The incident occurred at Naser Furniture Factory in the Gulf coast city of Dammam.
Police found five bodies in the container in which six people, including a Pakistani and an Indian, previously lived.
"We are waiting for the police report" on the cause of fire, the counsellor said.
Expatriates account for nine million of the oil-rich kingdom's population of 27 million.
This is the second fire to kill foreign workers in the Gulf in the past week.
On February 21, ten foreign workers died in a fire that hit a tire shop in Abu Dhabi, apparently trapping the laborers in a warehouse used illegally for accommodation.
Police said the victims were of different nationalities and that the owner of the building was arrested.
Fires at warehouses in industrial zones are common in the United Arab Emirates and authorities across the Gulf nation continue to crack down on illegal accommodation of foreign laborers.
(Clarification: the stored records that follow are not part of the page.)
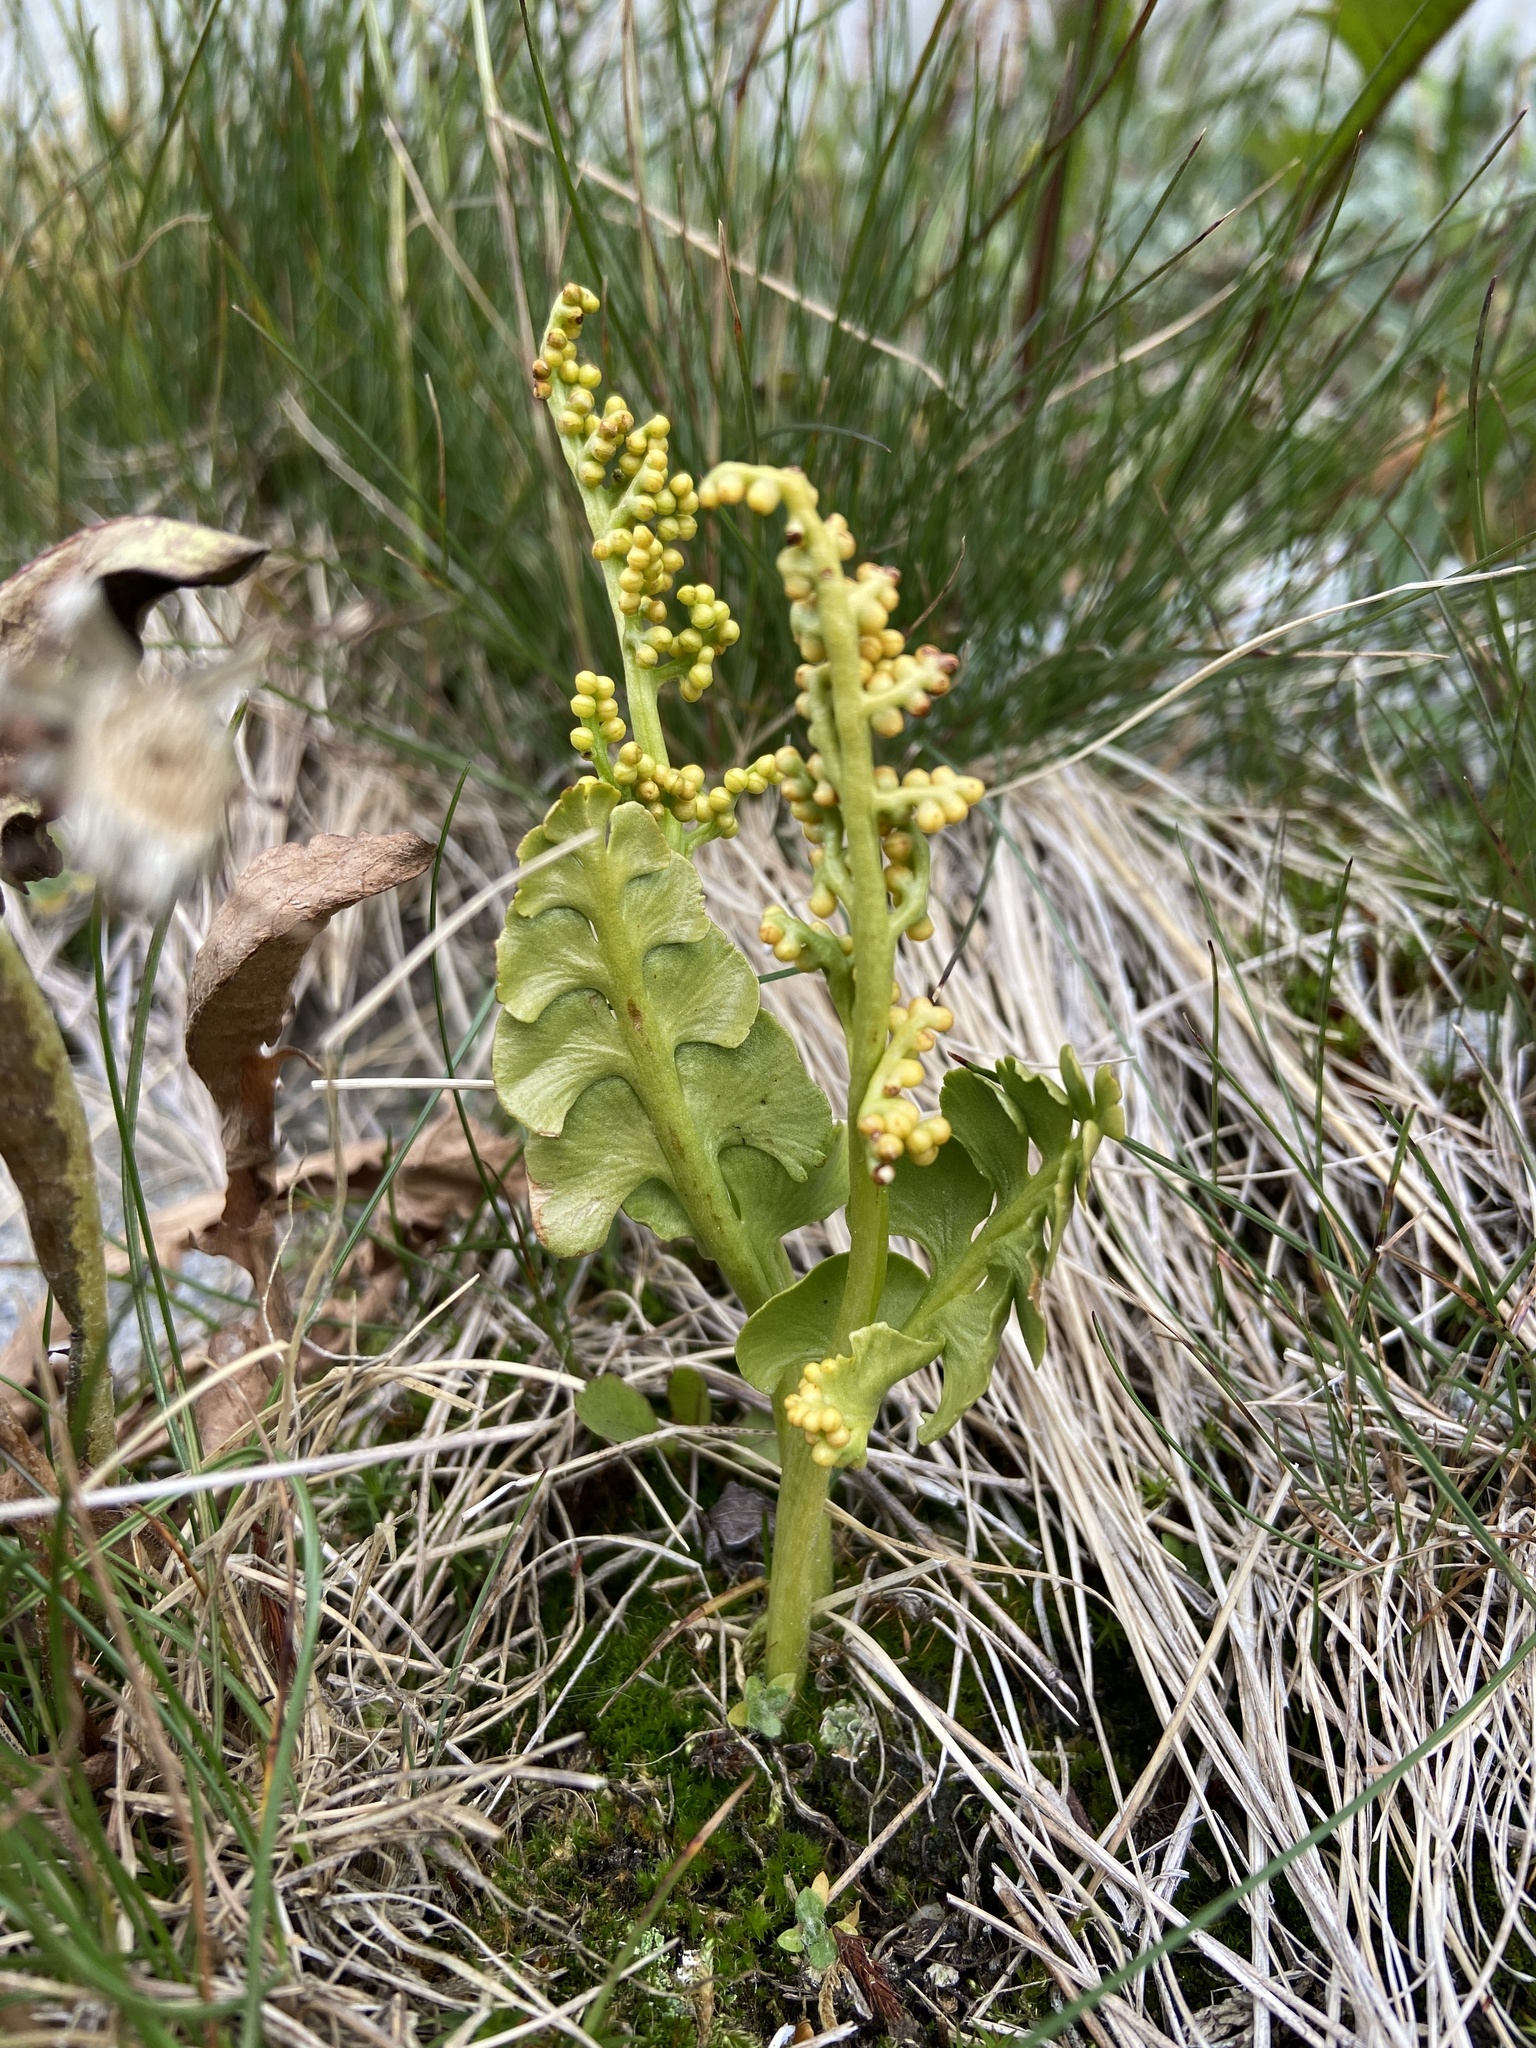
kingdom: Plantae
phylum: Tracheophyta
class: Polypodiopsida
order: Ophioglossales
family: Ophioglossaceae
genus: Botrychium
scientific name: Botrychium lunaria
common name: Moonwort
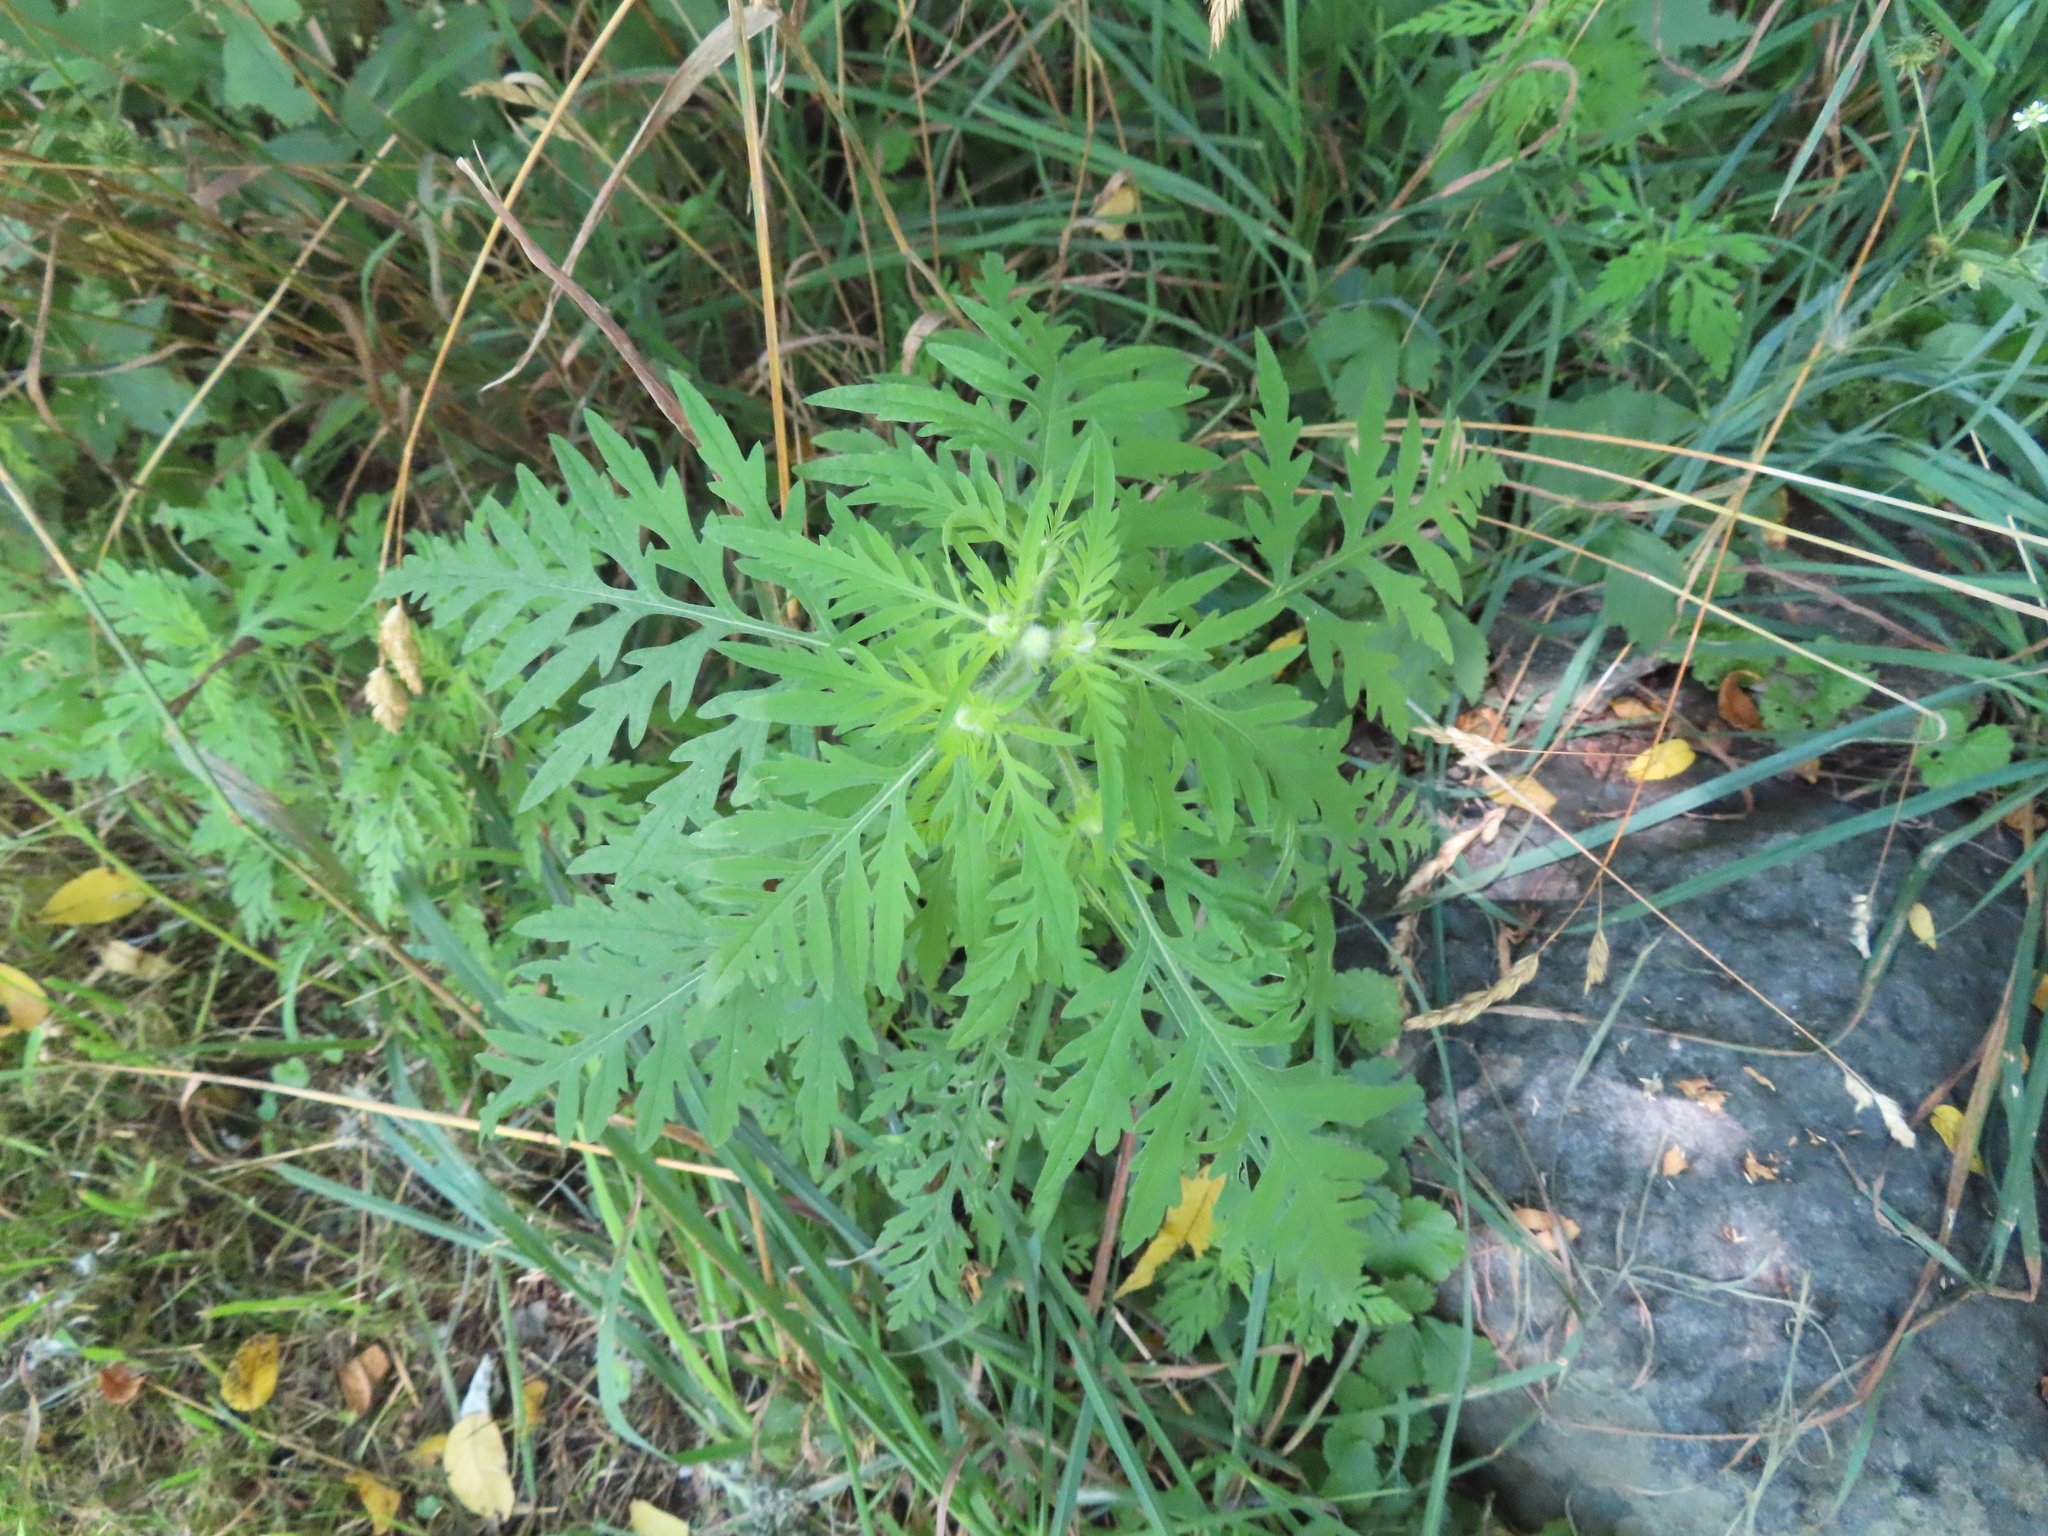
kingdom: Plantae
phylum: Tracheophyta
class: Magnoliopsida
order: Asterales
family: Asteraceae
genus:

About 23 million foreigners, including at least 2.4 million domestic servants, live in the six-nation Gulf Cooperation Council (GCC) that brings together Bahrain, Kuwait, Oman, Qatar, Saudi Arabia and the United Arab Emirates.
GCC countries have come under fire for the kafala system of sponsorship for migrant workers, which is used to varying extents across the Gulf.
It restricts most workers from moving to a new job before their contracts end unless they obtain their employer's consent, trapping many workers in abusive situations.